Visit ASIAA Homepage Abstract Submission Deadline: May 1st, 2024
Registration Deadline: early June 2024
Localization of fast radio bursts in Taiwan 2024
June 24(Mon)-27(Thu), 2024
National Ilan University, Yilan City, Yilan County, Taiwan

Poster Presentation

A New Insight into Electron Acceleration Properties from Theoretical Modeling of Double-peaked Radio Light Curves in Core-collapse Supernovae

Author(s): Tomoki Matsuoka (ASIAA); Shigeo S. Kimura (Tohoku Univ.); Keiichi Maeda (Kyoto Univ.); Masaomi Tanaka (Tohoku Univ.)

Presenter: Tomoki Matsuoka (Academia Sinica Institute of Astronomy and Astrophysics/ASIAA)

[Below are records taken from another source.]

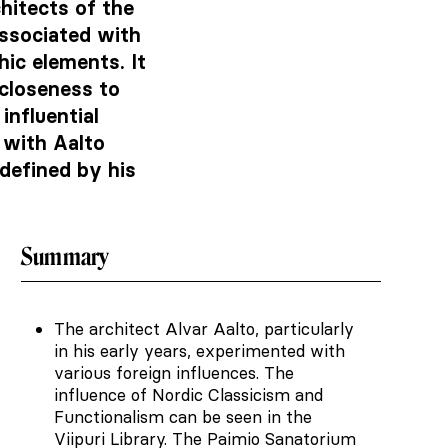
hitects of the
ssociated with
ic elements. It
 closeness to
influential
s with Aalto
defined by his
Summary
The architect Alvar Aalto, particularly
in his early years, experimented with
various foreign influences. The
influence of Nordic Classicism and
Functionalism can be seen in the
Viipuri Library. The Paimio Sanatorium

It is recognized that some core-collapse supernovae (SNe) show a double-peaked radio light curve within a few years since the explosion. A shell of circumstellar medium (CSM) detached from the SN progenitor has been considered to play a viable role in characterizing such a rebrightening of radio emission. Here, we propose another mechanism that can give rise to the double-peaked radio light curve in core-collapse SNe. The key ingredient in the present work is to expand the model for the evolution of the synchrotron spectral energy distribution (SED) to a generic form, including fast and slow cooling regimes, as guided by the widely accepted modeling scheme of gamma-ray burst afterglows. We show that even without introducing an additional CSM shell, the radio light curve would show a double-peaked morphology when the system becomes optically thin to synchrotron self-absorption at the observational frequency during the fast cooling regime. We can observe this double-peaked feature if the transition from the fast cooling to slow cooling regime occurs during the typical observational timescale of SNe. This situation is realized when the minimum Lorentz factor of injected electrons is initially large enough for the nonthermal electrons' SED to be discrete from the thermal distribution. We discuss the possible application of our model for SN 2007bg and other high-energy astrophysical phenomena such as fast radio bursts, from the perspective of the treatment of nonthermal electrons' SED.